Readings and Rags

For the past few days I’ve been at Goucher College for the alumnae weekend of the program in creative nonfiction from which I graduated in 2003. I was delighted to be back with my flock, having nothing but positive feelings about the nest in which the book Lost and Found in Cuba was conceived. Along with others who published books this year, I was invited to read to the gathered alums, current students, and faculty. The air was light with celebration even in the heat of August.  Among books we collectively feted were Illegal by fellow alum Terry Greene Sterling and Zoo Story by one of my mentors, Tom French.  

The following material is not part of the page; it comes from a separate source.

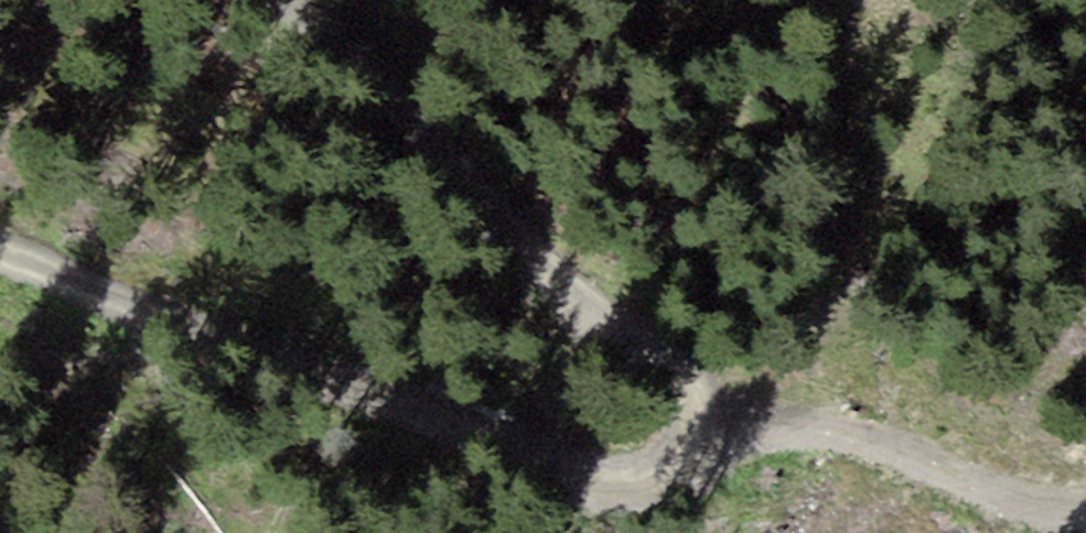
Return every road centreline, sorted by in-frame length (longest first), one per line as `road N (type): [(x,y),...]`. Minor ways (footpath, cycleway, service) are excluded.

A confession: one of my indulgences while visiting Goucher was to cruise the Nordstrom’s next to the campus. Clothes-shopping is always more fun away from home and my suitcase often harbors a tissue-wrapped package or two after a trip. Unless the trip is to Cuba, that is. Yesterday as I was perusing sale racks, it occurred to me that Cuba was the only place I had ever traveled that offered not a single temptation of apparel. Instead, it offered forced abstinence from consumption and a mystery: where did all those gorgeous Cuban women buy their clothes?

In months of crisscrossing Havana on foot, I saw barely a single garment in a store window. So once, after a small gathering in Havana at the home of Enrique and Belkis, a gathering noteworthy for the presence of several beautifully-garbed women, I asked Belkis to solve the mystery.  You have to know where to go, she told me, where informal entrepreneurs hawk treasures out of the recesses of their homes in “stores” invisible from the street. She offered to take me “trapo-shopping” (rag shopping).

When I’m next in Havana, I want to take Belkis up on her offer. I’ll pack a stash of U.S. underpants to use for barter.